### Extract
STP. Part 2. RSTP (802.1w)

STP. Part 1. STP (802.1D-1998)
STP. Part 2. RSTP (802.1w)
STP. Part 3. PVST+
STP. Part 4. MSTP
STP. Part 5. Bridge Assurance

Convergence of Legacy Spanning Tree Protocol (STP) 802.1D is timer based, which is not efficient.

Rapid Spanning Tree Protocol (RSTP) IEEE 802.1w is the next version of STP that was modified in order to achieve subsecond convergence. RSTP is compatible with legacy STP (802.1D-1998). RSTP was originally defined in the IEEE 802.1w and was later incorporated into the IEEE 802.1D-2004 specification.

RSTP calculates the final topology for the spanning tree using the same criteria as legacy STP (802.1D).

New in RSTP

First of all, there is no Listening state anymore:

RSTP (802.1w) Port State	Port is Included in Active Topology	Port is Learning MAC Addresses	Receive/Send BPDU	Frame Forwarding
Discarding	No	No	Yes/No	No
Learning	Yes	Yes	Yes/Yes*	No
Forwarding	Yes	Yes	Yes/Yes*	Yes

* – Port will process incoming BPDUs. Port also sends BPDUs until port receives superior BPDU

From Cisco’s documentation:
BPDU are sent every Hello-Time, and not simply relayed anymore. With 802.1D, a non-root bridge only generates BPDUs when it receives one on the root port. In fact, a bridge relays BPDUs more than it actually generates them. This is not the case with 802.1w. A bridge now sends a BPDU with its current information every Hello_Time seconds (2 by default), even if it does not receive any from the root bridge.

On a given port, if hellos are not received three consecutive times, protocol information can be immediately aged out (or if max_age expires). Because of the previously mentioned protocol modification, BPDUs are now used as a keep-alive mechanism between bridges. This made possible for RSTP to detect indirect failure in 6 seconds.

RSTP accepts Inferior BPDU on a Root port. When a bridge receives inferior information from its designated or root bridge (e.g. Root port), it immediately accepts it and replaces the one previously stored.

The Edge/Non-Edge Port concept was introduced in RSTP. Non-Edge ports are the ports for network devices. Edge ports are the ports for end devices (PC, printers, WiFi Access points, etc); By default, every port is a Non-Edge Port. Edge port is defined administratively (portfast feature). Edge ports do not participate in STP topology and do not trigger TC changes. An edge port that receives a BPDU immediately loses edge port status and becomes a Non-Edge Port until it goes down.

NOTE: An Edge port goes to forwarding immidiately, while a Non-Edge port that did not receive a BPDU takes 2xForward_Delay to go to forwarding state (Legacy STP fallback).

### Records shown
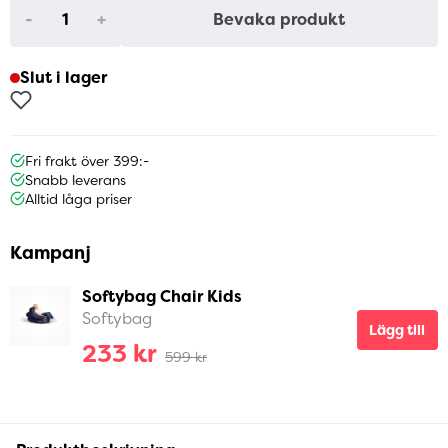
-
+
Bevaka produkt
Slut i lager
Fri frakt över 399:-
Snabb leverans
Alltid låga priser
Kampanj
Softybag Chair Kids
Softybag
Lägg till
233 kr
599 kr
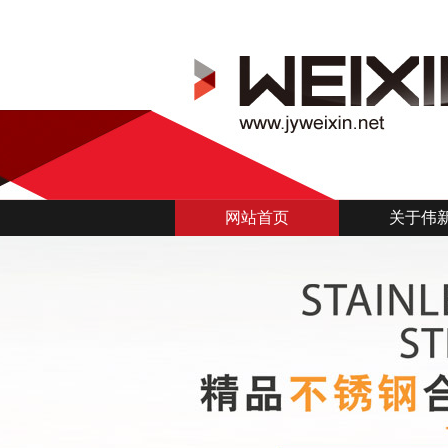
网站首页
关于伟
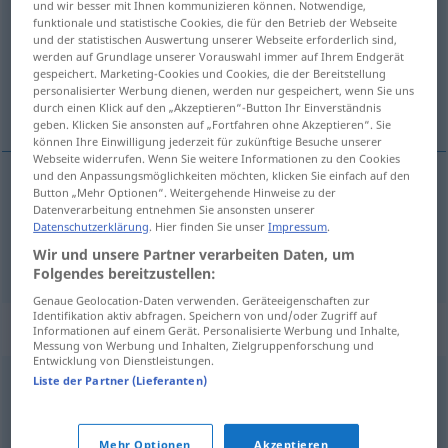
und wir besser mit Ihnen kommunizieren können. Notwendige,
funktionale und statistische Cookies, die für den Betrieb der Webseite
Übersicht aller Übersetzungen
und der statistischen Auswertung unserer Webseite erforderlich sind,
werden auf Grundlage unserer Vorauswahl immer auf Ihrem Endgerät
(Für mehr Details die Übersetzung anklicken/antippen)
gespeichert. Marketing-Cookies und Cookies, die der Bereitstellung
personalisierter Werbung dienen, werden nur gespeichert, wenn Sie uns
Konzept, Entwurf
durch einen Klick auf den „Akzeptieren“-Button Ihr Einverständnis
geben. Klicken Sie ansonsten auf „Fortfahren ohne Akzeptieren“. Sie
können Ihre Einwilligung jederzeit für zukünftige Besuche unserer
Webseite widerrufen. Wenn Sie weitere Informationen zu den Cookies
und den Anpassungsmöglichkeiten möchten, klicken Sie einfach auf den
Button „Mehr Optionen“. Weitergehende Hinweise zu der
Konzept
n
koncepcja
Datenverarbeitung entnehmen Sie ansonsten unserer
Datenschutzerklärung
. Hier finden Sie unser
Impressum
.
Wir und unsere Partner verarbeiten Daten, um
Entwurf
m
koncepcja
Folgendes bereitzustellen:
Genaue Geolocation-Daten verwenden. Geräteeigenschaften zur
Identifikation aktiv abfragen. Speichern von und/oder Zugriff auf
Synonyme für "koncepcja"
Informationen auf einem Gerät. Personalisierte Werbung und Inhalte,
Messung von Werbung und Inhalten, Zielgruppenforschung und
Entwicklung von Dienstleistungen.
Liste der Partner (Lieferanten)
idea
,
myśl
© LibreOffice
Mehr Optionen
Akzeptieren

...

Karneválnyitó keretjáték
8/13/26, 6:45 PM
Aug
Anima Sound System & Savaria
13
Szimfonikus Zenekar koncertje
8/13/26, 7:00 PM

==

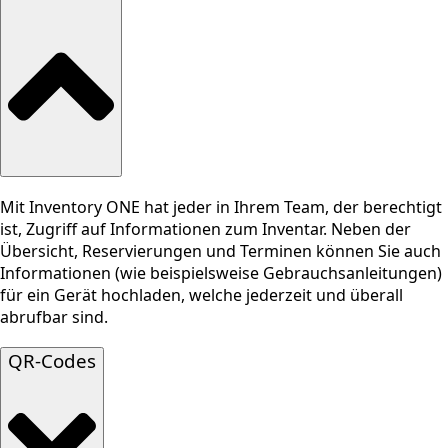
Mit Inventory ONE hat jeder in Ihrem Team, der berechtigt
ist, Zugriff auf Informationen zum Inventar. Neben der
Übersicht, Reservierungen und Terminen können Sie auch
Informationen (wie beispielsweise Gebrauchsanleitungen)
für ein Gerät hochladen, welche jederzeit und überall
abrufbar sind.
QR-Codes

### About this exercise
Translate into Spanish the following sentence from the RSTP text above: "RSTP calculates the final topology for the spanning tree using the same criteria as legacy STP (802.1D)."

### Exercise response
RSTP calcula la topología final del árbol de expansión utilizando los mismos criterios que el STP heredado (802.1D).